#### PAGE EXCERPT:

If you’re like me much of what goes on in your world these days revolves around email. It’s become the center of a great deal of my communication and how I schedule meetings, follow-up with prospects and clients, and assign tasks in the office.
The toughest challenge I face in email management is keeping track of follow-up emails. I get and send a lot of email that involves some sort of follow-up to check in with someone or to schedule a future appointment. I also send queries to people that ask me to follow-up in a month or two.
I recently started using a new service called NudgeMail and I think it’s a game changer for this kind of follow-up productivity.
NudgeMail is an email reminder service, but works in a unique way that makes it a key tool for me. Many reminder services are simply that, you visit a site, set an alarm, and it alerts you. NudgeMail is completely email-based and more of a take on the traditional tickler system that many people are familiar with.
You simply send or forward an email to NudgeMail and it creates the reminder complete with full details contained in the original email. You just keep working and never leave your email tool.
Now if I receive or send an email to or from someone and determine that I need to follow-up in a few weeks, I simply send or forward the email to NudgeMail with a date set-up in the subject and I’ll get a reminder email on that date and time with the content of the email included. This may be one of the most important innovations I’ve encountered in a long time. It’s so simple yet indispensable.

#### WORK ORDER 1:
Answer these questions from the post about NudgeMail:
(a) What does the writer call the toughest challenge in email management?
(b) How do many other reminder services work?
(c) Where does the writer put the date when sending or forwarding an email to NudgeMail?
#### WORK ORDER 2:
Please write the next few sentences of the post about NudgeMail, picking up after its final line.

Lens distortion estimation data:

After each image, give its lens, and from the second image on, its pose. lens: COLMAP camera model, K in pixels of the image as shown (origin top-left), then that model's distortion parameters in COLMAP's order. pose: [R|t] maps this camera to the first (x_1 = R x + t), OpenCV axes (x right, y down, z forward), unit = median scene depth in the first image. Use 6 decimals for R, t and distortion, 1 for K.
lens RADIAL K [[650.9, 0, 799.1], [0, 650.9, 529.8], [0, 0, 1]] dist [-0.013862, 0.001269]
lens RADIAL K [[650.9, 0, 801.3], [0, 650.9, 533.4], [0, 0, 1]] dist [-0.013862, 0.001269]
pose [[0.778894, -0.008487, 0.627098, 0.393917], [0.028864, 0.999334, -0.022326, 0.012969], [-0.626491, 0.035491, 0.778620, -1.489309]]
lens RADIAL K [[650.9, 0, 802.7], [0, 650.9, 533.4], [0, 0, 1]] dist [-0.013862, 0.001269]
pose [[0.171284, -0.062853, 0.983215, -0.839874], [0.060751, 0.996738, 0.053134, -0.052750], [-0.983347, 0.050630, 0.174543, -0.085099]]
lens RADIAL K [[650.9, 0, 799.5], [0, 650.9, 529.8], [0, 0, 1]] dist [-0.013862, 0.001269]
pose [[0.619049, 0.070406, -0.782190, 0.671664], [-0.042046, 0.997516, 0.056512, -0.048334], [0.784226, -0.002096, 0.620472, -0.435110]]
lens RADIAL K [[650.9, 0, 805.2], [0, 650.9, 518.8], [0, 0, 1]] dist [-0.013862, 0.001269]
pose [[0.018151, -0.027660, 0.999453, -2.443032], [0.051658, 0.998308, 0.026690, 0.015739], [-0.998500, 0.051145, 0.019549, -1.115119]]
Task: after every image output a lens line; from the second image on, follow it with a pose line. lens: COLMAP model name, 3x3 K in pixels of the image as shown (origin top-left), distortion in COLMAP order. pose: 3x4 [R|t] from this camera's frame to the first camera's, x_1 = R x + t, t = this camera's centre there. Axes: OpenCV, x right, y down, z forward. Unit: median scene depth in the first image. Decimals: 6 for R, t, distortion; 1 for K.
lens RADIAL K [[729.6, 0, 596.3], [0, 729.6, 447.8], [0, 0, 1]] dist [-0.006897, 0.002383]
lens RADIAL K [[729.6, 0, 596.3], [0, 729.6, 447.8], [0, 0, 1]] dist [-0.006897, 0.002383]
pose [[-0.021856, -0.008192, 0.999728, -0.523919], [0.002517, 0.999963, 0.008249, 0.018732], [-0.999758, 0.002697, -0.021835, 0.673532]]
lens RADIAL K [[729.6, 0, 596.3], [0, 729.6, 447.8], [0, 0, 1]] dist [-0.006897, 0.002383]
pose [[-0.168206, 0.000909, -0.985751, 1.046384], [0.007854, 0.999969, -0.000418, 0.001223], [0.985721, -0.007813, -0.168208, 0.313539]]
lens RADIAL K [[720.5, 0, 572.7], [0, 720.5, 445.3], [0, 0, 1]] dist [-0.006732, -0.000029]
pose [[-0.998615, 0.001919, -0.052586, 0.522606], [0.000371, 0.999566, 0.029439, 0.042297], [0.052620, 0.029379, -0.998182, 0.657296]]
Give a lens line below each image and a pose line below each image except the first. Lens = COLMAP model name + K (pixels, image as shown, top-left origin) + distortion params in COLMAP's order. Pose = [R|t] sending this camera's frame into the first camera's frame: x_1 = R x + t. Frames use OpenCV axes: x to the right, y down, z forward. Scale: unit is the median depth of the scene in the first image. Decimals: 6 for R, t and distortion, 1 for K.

#### RESPONSE 1:
(a) Keeping track of follow-up emails.
(b) You visit a site, set an alarm, and it alerts you.
(c) In the subject.

#### RESPONSE 2:
Here’s how NudgeMail works at the most basic level:
- Create a new email (or forward an existing one)
- Set the “to:” to [email protected]
- Set the “subject:” to the day, date, or time when you want the NudgeMail to come back to you. For example, “Monday” or “Tomorrow” or “Oct 13” or “2 hours” are all acceptable ways to send a NudgeMail
- Enter anything you want in the body of the email, then hit Send!
You can also add a subject for your reminder with a colon after the day, date, or time like this – Tomorrow: Pick up milk. You can find a full list of commands here.
For now the public beta service is free and requires no sign-up or set-up. It works with most email services and is billed to work on most mobile devices as well, although you may not include attachments in your nudge emails.
Premium and branded enterprise paid versions appear to be in the works.